Friday, May 4, 2007

Pen testing

Hi Michael,

I was wondering if I could get a little pen testing advice. What were the primary factors in determining the cost for a penetration test? In general, what is a ball park range that is reasonable to charge for say, 5 external IPs/servers?


(name withheld)

Well, like everything, that will depend on several factors.

  • Is this an external attack only, or internal, external and wireless?
  • Is social engineering involved, will a physical penetration be attempted?
  • Will you be dumpster diving?

My guess from your question is that you are performing a remote network penetration test without social engineering.

The scope of work then depends on the level of adversary you are imitating:

  1. Motivated attacker, a user with inside knowledge or an attack by a professional seeking monetary gain
  2. Robot master, someone looking for bots to add to their army
  3. Opportunist, a script-kiddie or other non-professional attempting to crack systems because it's a rush

Level 3 is a little above what you can do with a flat Nessus scan. I'd certainly add a little MetaSploit work and some light web application inspection, looking for obvious input flaws.

Level 2 will run several well-known exploits and perhaps a 0day. You need to take a very careful look at the attack surface, validate all web applications for input checking (multiple encodings) and prevention of script or SQL injection.

Level 1 will do all of the above, plus deep research on the target and target employees, this level is beyond the capability of a small-business IT defense.

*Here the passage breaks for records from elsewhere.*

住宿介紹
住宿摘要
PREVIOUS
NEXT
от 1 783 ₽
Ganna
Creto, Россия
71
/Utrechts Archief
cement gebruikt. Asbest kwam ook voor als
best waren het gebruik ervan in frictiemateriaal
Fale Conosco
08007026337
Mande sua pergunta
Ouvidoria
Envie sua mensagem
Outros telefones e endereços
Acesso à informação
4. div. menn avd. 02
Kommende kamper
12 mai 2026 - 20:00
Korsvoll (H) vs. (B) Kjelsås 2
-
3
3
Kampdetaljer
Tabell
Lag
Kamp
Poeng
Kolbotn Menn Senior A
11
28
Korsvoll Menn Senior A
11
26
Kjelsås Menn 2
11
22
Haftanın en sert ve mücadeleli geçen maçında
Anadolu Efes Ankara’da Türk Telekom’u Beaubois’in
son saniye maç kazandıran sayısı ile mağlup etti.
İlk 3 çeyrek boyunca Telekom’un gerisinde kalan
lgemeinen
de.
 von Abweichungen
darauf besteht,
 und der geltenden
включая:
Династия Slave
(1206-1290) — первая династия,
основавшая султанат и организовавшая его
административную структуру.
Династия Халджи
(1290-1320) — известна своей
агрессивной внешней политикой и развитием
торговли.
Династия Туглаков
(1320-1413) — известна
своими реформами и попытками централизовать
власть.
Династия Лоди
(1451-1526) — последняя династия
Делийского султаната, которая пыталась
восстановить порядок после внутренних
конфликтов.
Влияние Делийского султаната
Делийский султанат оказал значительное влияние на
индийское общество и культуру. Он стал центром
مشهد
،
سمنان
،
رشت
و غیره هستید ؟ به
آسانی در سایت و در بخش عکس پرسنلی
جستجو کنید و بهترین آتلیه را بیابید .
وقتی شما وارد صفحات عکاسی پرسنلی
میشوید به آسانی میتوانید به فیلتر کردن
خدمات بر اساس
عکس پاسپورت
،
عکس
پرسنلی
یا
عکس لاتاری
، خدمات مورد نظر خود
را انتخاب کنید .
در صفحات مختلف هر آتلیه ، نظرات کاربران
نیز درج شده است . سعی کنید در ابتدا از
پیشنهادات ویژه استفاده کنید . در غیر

For a client with only five external IP, simulating either a level 2 or level 3 attack is your best bet.

You should be able to perform a Level 3 with automated tools and a little manual work involving the more interesting targets, three hours per IP address is probably a reasonable guess, but you won't actually spread your time that evenly.

Level 2 is tougher; a true attacker of this type hits you and moves on. However, since we can't predict the exact exploits that this attacker would use, a pen-tester has to perform a far more thorough review of the attack surface. This attack simulation will start at a few minutes per IP address, but you should expect to spend 5-10 hours (each) inspecting specific web application services and web server code for flaws. You will need to run exploit and possible denial-of-service attacks. Economically, you can’t bid this at more than 5-10 hours per IP address, but you could easily double that amount of time if you run into an interesting web application.

My estimates include, the time for testing, data gathering and report writing -- never under-estimate the time you will spend on the report. The report is the most lasting and visible product of your efforts.

Most small clients can bite-off a blend of these two attack scenarios. Cover all of the systems with an automated scan and a little manual follow-up, but spend a day or two taking a hard look at their primary web server and/or back-end.